A recent survey of more than 1,000 individuals revealed that half of Scottish homeowners expect the value of their house to fall after Brexit, while only three per cent believed their house value would rise.
Following the government announcement in December that tax would rise from three to four per cent, the majority of respondents (52 per cent) felt that the Additional Dwelling Tax would discourage them from buying an additional property in Scotland. This figure has increased seven per cent since the last quarter (45 per cent) and is expected to be a strong indication of the public’s diminishing confidence in a positive Brexit outcome.
The research conducted by Aberdein Considine's Property Monitor shows that the Scottish housing market once again proved its resilience on the face of both domestic and international issues, with sales breaching an £18 billion figure in 2018; a rise of £400 million on the previous year and the best spell of growth since the financial crash in 2008.
Average prices, sale volumes and overall market values all rose in the last three months of 2018.
Edinburgh continues to be the most expensive area in Scotland for the third consecutive quarter, with average prices rising 9.3 per cent to £272,989 compared with a 3.3 per cent rise to £174,290 for the whole of Scotland.

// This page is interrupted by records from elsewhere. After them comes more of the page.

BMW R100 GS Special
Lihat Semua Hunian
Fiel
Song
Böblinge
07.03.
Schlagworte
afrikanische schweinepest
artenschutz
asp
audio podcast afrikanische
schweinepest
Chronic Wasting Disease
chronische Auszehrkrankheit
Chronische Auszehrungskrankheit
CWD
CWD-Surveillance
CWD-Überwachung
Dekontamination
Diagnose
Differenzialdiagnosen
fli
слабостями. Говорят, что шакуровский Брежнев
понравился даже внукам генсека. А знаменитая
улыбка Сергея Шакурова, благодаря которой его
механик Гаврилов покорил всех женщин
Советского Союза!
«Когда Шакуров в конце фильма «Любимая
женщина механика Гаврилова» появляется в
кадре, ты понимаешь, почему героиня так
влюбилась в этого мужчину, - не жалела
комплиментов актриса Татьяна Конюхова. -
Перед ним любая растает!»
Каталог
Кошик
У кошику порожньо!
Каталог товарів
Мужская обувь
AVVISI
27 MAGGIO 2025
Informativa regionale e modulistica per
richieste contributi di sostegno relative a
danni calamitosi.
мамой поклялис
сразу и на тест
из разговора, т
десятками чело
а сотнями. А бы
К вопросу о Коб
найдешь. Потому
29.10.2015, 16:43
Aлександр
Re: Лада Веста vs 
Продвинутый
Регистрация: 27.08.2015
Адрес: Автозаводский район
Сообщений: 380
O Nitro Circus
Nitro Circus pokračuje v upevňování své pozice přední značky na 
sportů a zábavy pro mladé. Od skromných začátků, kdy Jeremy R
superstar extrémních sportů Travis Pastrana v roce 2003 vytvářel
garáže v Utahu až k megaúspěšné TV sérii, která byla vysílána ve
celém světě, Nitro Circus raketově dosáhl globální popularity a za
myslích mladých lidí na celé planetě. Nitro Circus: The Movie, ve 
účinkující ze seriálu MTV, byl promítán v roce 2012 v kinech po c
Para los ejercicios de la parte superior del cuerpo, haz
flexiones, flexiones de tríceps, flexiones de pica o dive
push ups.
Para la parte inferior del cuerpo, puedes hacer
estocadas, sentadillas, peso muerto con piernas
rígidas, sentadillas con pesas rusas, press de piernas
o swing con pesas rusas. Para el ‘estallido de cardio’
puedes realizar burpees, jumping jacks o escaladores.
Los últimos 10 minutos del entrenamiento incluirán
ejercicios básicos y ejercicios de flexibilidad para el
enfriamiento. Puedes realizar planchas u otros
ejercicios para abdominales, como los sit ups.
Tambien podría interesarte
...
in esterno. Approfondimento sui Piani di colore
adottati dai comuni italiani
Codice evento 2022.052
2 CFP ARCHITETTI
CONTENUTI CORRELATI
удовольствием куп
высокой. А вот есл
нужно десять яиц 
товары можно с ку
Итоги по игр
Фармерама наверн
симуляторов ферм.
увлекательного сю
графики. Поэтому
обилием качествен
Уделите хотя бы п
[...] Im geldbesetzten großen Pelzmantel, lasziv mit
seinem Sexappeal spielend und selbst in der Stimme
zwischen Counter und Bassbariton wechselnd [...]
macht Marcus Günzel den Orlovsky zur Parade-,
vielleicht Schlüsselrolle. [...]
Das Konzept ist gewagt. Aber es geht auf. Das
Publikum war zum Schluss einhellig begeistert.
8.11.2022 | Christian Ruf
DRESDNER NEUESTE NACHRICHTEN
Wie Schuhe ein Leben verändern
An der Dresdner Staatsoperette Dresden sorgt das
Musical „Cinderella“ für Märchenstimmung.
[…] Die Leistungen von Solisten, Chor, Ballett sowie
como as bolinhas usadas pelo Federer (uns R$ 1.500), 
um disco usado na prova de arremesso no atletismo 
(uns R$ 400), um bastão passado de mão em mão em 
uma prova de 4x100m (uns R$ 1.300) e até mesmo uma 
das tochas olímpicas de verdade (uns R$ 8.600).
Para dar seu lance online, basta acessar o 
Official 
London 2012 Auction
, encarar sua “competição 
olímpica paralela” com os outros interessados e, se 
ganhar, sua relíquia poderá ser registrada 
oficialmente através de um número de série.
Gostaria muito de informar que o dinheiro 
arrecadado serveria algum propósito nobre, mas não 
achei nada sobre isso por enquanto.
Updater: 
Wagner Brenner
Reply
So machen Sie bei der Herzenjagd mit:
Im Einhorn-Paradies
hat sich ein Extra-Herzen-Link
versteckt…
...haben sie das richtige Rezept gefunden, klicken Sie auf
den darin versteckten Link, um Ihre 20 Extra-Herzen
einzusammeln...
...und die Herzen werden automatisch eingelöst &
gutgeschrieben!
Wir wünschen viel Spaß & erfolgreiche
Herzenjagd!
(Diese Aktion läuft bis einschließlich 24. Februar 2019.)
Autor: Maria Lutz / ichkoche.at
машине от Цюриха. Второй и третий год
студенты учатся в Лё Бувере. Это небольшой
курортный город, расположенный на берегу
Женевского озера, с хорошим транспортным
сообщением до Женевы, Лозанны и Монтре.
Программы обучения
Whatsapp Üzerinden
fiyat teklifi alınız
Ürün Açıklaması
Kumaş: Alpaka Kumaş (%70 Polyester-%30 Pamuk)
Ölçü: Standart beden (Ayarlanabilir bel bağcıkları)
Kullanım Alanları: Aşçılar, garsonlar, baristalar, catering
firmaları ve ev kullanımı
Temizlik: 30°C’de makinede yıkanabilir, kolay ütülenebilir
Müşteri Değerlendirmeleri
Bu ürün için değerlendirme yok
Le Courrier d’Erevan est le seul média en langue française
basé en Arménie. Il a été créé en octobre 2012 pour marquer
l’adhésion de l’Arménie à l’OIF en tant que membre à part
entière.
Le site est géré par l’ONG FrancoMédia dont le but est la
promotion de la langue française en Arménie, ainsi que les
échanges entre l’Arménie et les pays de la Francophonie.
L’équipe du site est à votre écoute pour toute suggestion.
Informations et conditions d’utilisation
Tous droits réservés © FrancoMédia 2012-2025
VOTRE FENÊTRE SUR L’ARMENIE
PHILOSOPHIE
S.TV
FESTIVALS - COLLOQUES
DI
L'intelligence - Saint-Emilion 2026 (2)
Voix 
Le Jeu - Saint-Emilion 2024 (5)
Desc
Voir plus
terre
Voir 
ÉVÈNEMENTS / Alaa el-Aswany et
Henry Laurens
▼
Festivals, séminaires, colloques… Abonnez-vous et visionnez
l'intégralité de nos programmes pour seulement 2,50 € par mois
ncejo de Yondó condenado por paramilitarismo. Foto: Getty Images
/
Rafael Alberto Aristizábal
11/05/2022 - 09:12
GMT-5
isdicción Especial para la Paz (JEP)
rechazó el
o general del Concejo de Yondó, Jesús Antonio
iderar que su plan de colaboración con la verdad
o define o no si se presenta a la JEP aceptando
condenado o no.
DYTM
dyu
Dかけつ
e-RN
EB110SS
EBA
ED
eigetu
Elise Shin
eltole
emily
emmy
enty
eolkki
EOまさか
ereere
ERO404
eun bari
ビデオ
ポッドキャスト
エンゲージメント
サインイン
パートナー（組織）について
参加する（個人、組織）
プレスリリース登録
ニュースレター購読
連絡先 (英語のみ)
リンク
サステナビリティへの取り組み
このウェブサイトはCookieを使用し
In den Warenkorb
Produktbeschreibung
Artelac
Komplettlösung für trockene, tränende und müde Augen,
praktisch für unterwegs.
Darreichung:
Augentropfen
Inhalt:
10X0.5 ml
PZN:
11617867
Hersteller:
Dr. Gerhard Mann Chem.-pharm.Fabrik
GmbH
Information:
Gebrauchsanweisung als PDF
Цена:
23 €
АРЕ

Managing partner of Aberdein Considine, Jacqueline Law, concluded:
“These figures demonstrate that the market has to a large degree recovered from the difficult days of the financial crash but we cannot ignore the uncertainty which Brexit presents.
“Homeowners and businesses could definitely benefit from a clearer understanding about what the months and years ahead have in store, and hopefully the next few weeks will bring some much needed clarity.”